至兼の、メヒコに完敗(乾杯)

メキシコでの日々、身の回りに起きた色々なことを紹介し、
メキシコをより身近に感じていただければ幸いです。
どうぞよろしくおねがいします。

ー乗り物編ー 早期帰国を決めた日

メキシコに来てから、2ヶ月が経過。ようやく生活にも慣れてくる。その日も、いつもの通り6時に起床。これもまたいつもの通り6時半くらいのバスに乗り、職場へ向かう。その日も日常何ら変わらない、朝から平凡な、そして淡々とした生活を送る、、、はずだった。

バスに乗り込み、数分し、最初の異変に気が付いた。その日のバスは、バスだけに、飛ばす飛ばす、ランディー・バース。いつも以上のスピードに、驚きながらも、あら不思議。通勤時間の短縮に、自然と心が踊りだす。いくつか、バス停無視をして、ノンストップで爆走する。


乗車してから数分後、となりの車線から(内側の車線)もう一台のバスが登場。。。猛烈果敢に抜きに来て、こちらのバスも負けじと応戦。2台によるストリートレーシングカーアクション。数分間の壮絶なバトルに、乗客も熱くなる、熱くなる。一人を除いて、、、(ぼくね。)

熱気が最高潮になったころ、事件が起こる。「ゴチ」っという鈍い音。直後に2台がその場に停車。第一ラウンド開始のゴング。双方まだまだ熱くない。笑いながらの口撃と、大人の余裕をみせあう紳士。でも、この人たちはしょうがない。。。この人たちは、紳士じゃない。紳士はあんまり、サッカーのユニフォームは着ない。本性隠した数十秒後に、たまらず飛び出し、ミラーを指差す。数秒間の沈黙後、第二ラウンド開始のゴング。(速っ)

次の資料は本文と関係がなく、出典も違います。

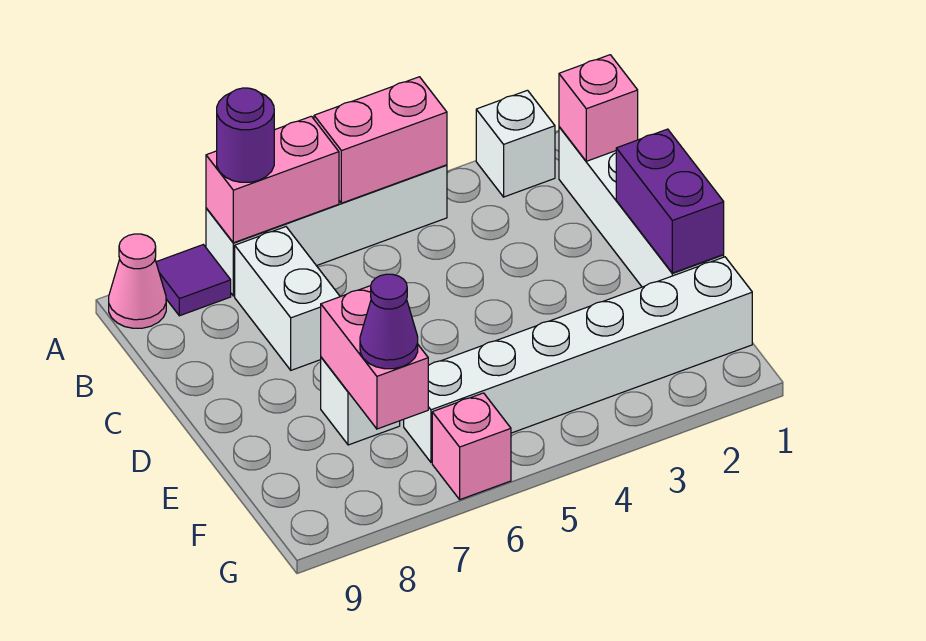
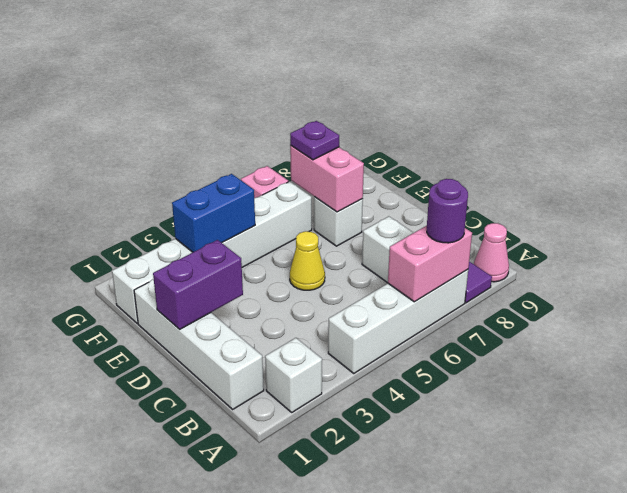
pink brick A4:A5 level 2 -> none
pink brick B1 level 2 -> none
purple brick D1:E1 level 2 -> purple brick D1:D2 level 2
none -> yellow cone D5 level 1
none -> blue brick F3:F4 level 2
purple cone F7 level 3 -> purple plate F7 level 3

2車線道路に2台のバスが、並列駐車で止まってる。場所なんてお構い無し。その場で戦うファイターと、それに群がる野次馬達。バスの後ろに迫るのは、長蛇の列の車達。やまない雨はないはずなのに、クラクションは鳴りやまない。。。メキシコの、男と男が生みだした、何にも勝るプライドと、ボロボロの、サイドミラーの弁償を、拳と拳で語らう二人。絶対に負けられない、戦いはそこにはある、、、

数分間の決闘後、我にかえった(かどうかは知らないが)二人は帰投。乗客たちの反応は、はちきれんばかりの拍手と喝采。そうして、とうとう最後には、WE ARE THE CHAMPIONSを、合唱したとか、しなかったとか。。。